Required tasks:
1 – Please copy the passage of the transcript on Jesus and the woman at the well from "00:00:20:58 – 00:00:43:32" up to and including "do you want?".
2 – According to the transcript on Jesus and the woman at the well, what did the woman leave behind when she went back to the city?
3 – Continue the transcript on Jesus and the woman at the well from its last line.

Selected excerpt:
═══

00:00:20:58 – 00:00:43:32
Clint Loveall
Jesus and the woman at the. Well, where we left off, Jesus has just kind of made himself known, or at least made the claim in response to the woman who says, I know the Messiah, the Christ will be coming and he’ll explain everything. And Jesus said, I am he. And that’s kind of a breaking point in the story.

00:00:43:37 – 00:01:05:12
Clint Loveall
The, the scene kind of shifts now from Jesus and the woman and a conversation that they have to a little bit broader conversation that involves more people. But let me read a few verses here, and then we’ll come back and unpack them. Just then, the disciples came back. They were astonished that he was speaking with the woman, but no one said, what do you want?

00:01:05:16 – 00:01:27:32
Clint Loveall
Or what are you speaking? Why are you speaking with her? Then the woman left her water jar and went back to the city. She said to the people, come and see a man who told me everything I’ve ever done. He can’t be the Messiah, can he? They left the city and were on their way to him. Meanwhile, the disciples were urging him.

═══

[Dataset items]

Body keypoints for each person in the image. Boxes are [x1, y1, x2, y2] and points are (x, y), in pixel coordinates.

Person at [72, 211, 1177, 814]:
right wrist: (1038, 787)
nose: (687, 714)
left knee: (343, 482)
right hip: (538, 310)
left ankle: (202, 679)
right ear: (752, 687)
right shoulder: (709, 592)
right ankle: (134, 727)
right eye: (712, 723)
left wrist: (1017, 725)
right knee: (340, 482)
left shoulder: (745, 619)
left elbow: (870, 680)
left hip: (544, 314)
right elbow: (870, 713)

═══

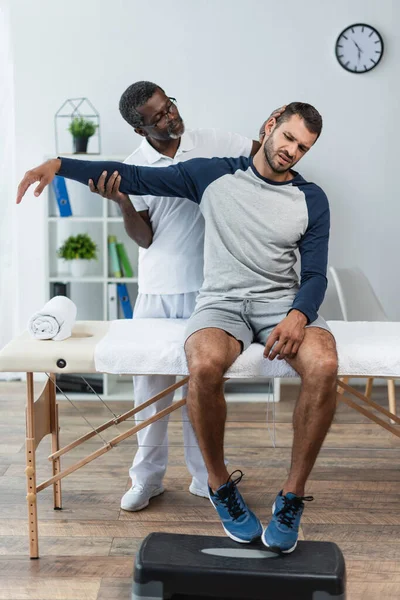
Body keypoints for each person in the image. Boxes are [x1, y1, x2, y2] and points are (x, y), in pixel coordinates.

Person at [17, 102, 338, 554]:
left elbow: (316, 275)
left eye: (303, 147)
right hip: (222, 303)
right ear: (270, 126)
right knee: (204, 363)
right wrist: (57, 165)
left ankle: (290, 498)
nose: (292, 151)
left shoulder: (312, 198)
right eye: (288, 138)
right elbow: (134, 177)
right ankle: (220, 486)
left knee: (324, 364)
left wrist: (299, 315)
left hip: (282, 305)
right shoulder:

═══

Responses for each task:
1 –
00:00:20:58 – 00:00:43:32
Clint Loveall
Jesus and the woman at the. Well, where we left off, Jesus has just kind of made himself known, or at least made the claim in response to the woman who says, I know the Messiah, the Christ will be coming and he’ll explain everything. And Jesus said, I am he. And that’s kind of a breaking point in the story.

00:00:43:37 – 00:01:05:12
Clint Loveall
The, the scene kind of shifts now from Jesus and the woman and a conversation that they have to a little bit broader conversation that involves more people. But let me read a few verses here, and then we’ll come back and unpack them. Just then, the disciples came back. They were astonished that he was speaking with the woman, but no one said, what do you want?

2 – Her water jar.

3 –
00:01:27:32 – 00:01:44:51
Clint Loveall
Rabbi, eat something. But he said, I have food to eat. You do not know about. So the disciples said to one another, surely no one brought him something to eat. Jesus said to them, my food is to do the will of the one who sent me. And complete his work. Do you not say, four months more? And then comes the harvest.

00:01:44:51 – 00:02:10:19
Clint Loveall
But I tell you, look around and see how the fields are ripe for harvesting. The reaper is already receiving wages, gathering fruit for eternal life, that the sower and reaper may rejoice together. For here the saying holds true one sows, another reaps. I sent you to reap for which you did not labor. Others have labored, and you have entered into their labor.

00:02:10:24 – 00:02:32:58
Clint Loveall
So, again, a little bit of a shift that happens here. This woman having been, struck by what Jesus says, and this is John, gives us these little details, or the gospel does often. She leaves her water jar. Remember the whole point of her trip out to the outside of town is to get water. She leaves her water jar.

00:02:33:03 – 00:02:55:09
Clint Loveall
She goes into town and says, I met a man who told me everything I’ve ever done. Now, if we couple this with the remark that Jesus made to her that she’s had five husbands and now has another man who’s not her husband. You might read that to say they were pretty interested in that conversation. I don’t know if that’s intended.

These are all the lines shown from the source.